_EXERCISE_
Starting with the line that holds "подтверждения, воспользуйтесь формой", reproduce each line through the last one of the data, exactly as written. Pictures are not copied.

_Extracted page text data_
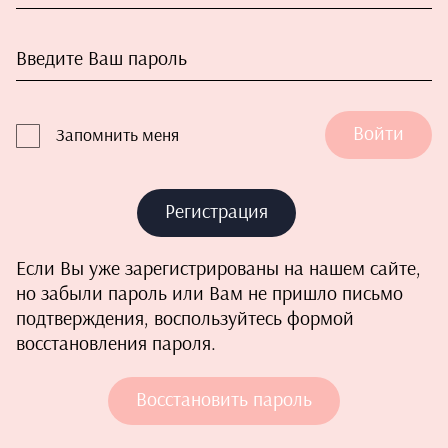
Войти
Запомнить меня
Регистрация
Если Вы уже зарегистрированы на нашем сайте,
но забыли пароль или Вам не пришло письмо
подтверждения, воспользуйтесь формой
восстановления пароля.
Восстановить пароль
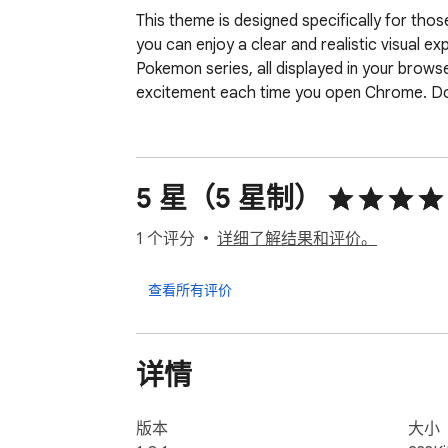
This theme is designed specifically for thos
you can enjoy a clear and realistic visual ex
Pokemon series, all displayed in your browse
excitement each time you open Chrome. Dow
5 星（5 星制）
1 个评分
详细了解结果和评价。
查看所有评价
详情
版本
大小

_WRITTEN REPLY_
подтверждения, воспользуйтесь формой
восстановления пароля.
Восстановить пароль
This theme is designed specifically for thos
you can enjoy a clear and realistic visual ex
Pokemon series, all displayed in your browse
excitement each time you open Chrome. Dow
5 星（5 星制）
1 个评分
详细了解结果和评价。
查看所有评价
详情
版本
大小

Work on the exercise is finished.